Une avancée concrète pour l’autonomie énergétique du Niger
Gorou Banda, déjà réputé pour ses infrastructures électriques stratégiques, accueille désormais une nouvelle centrale fruit de la collaboration entre Alger et Niamey. Cet événement symbolise bien plus qu’une simple coopération technique : il représente une réponse immédiate aux besoins urgents du Niger, dont le réseau électrique dépend encore largement des importations, notamment depuis le Nigeria. Ces livraisons ont été perturbées après les sanctions imposées par la CEDEAO suite au changement de régime en 2023, poussant Niamey à diversifier ses sources d’approvisionnement.
Cette centrale, en s’ajoutant aux efforts nationaux en matière de production thermique et solaire, contribue à sécuriser l’alimentation électrique du pays. Pour les autorités nigériennes, il s’agit d’un pas décisif vers la réduction de la dépendance extérieure, un objectif affiché comme prioritaire dans leur feuille de route énergétique.
L’Algérie consolide son rôle clé dans la stabilité du Sahel
Du côté algérien, cette initiative s’inscrit dans une stratégie plus large de renforcement de son influence régionale. Depuis plusieurs mois, Alger multiplie les gestes envers les pays sahéliens, alors que les partenariats traditionnels avec les pays occidentaux se réduisent ou évoluent. La livraison de cette infrastructure énergétique répond à un double enjeu : affirmer la présence algérienne au Sahel et renforcer la stabilité d’un voisinage dont la sécurité impacte directement les régions du Sud algérien.
Les discussions entre Ali Lamine Zeine et Sifi Ghrieb ont également porté sur la sécurité frontalière, un sujet crucial compte tenu de la porosité des 1 000 kilomètres de frontière partagés entre les deux pays. Les enjeux liés aux groupes armés, aux trafics transfrontaliers et aux flux migratoires ont occupé une place centrale dans les échanges, soulignant l’importance d’une coopération multidimensionnelle.

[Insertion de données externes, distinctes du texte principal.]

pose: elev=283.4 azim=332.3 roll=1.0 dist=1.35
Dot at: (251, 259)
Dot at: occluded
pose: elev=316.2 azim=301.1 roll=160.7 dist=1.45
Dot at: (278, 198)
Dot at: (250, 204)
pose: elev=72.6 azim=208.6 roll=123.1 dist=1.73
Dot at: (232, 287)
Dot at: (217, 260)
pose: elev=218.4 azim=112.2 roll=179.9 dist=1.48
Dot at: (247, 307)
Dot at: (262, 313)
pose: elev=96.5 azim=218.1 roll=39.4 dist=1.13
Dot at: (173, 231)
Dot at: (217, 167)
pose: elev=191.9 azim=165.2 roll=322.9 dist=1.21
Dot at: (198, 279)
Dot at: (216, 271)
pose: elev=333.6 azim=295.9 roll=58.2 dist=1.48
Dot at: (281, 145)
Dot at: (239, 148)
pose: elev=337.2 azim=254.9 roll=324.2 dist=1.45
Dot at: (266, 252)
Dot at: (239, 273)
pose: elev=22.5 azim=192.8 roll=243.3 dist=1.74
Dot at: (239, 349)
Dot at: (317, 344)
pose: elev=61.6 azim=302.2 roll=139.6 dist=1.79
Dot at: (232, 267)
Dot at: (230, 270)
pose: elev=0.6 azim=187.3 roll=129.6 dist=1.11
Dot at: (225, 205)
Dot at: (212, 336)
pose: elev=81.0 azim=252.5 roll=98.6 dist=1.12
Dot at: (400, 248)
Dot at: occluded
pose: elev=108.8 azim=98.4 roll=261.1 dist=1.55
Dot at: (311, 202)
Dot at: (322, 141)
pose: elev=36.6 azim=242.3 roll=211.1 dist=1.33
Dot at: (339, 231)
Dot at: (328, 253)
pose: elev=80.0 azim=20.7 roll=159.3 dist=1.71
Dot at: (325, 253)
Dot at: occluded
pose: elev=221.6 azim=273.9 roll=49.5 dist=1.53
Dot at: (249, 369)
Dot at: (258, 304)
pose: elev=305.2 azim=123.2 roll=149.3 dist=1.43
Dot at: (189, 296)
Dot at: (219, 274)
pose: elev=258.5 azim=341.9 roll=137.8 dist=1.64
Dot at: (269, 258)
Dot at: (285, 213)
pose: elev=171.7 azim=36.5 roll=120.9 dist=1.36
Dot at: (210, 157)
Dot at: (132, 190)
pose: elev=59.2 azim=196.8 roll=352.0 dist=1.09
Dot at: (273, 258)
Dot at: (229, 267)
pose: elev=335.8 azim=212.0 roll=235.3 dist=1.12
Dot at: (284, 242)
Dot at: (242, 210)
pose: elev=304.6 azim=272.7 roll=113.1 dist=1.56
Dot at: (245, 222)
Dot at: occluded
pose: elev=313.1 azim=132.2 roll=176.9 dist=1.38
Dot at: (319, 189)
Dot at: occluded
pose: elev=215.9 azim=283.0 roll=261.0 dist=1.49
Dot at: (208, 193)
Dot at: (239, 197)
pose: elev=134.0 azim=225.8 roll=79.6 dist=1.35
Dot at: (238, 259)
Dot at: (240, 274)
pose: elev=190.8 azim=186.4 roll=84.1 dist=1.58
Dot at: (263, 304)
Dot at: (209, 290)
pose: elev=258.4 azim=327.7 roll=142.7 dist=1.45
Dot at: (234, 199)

Un partenariat bilatéral qui dépasse le cadre énergétique
L’inauguration de cette centrale survient à un moment charnière pour le Niger, le Mali et le Burkina Faso, qui ont annoncé leur retrait de la CEDEAO et créé l’Alliance des États du Sahel (AES). Dans ce nouveau paysage géopolitique, l’Algérie se positionne comme un partenaire incontournable, sans pour autant s’aligner explicitement sur le bloc sahélien. Cette neutralité stratégique permet à Alger de dialoguer avec l’ensemble des acteurs régionaux, y compris ceux restés attachés à l’ordre institutionnel hérité de la CEDEAO.
Sur le plan technique, la centrale de Gorou Banda renforce significativement la capacité électrique à proximité de Niamey, où la demande est la plus élevée. Sur le plan politique, elle incarne un partenariat bilatéral ambitieux, dont la portée réelle devra être évaluée dans les mois à venir, notamment en ce qui concerne les projets d’interconnexion à plus grande échelle évoqués lors des échanges entre les deux capitales. Pour le Niger, l’enjeu sera désormais de transformer cette infrastructure en un levier durable pour réduire son déficit énergétique et affirmer sa souveraineté électrique.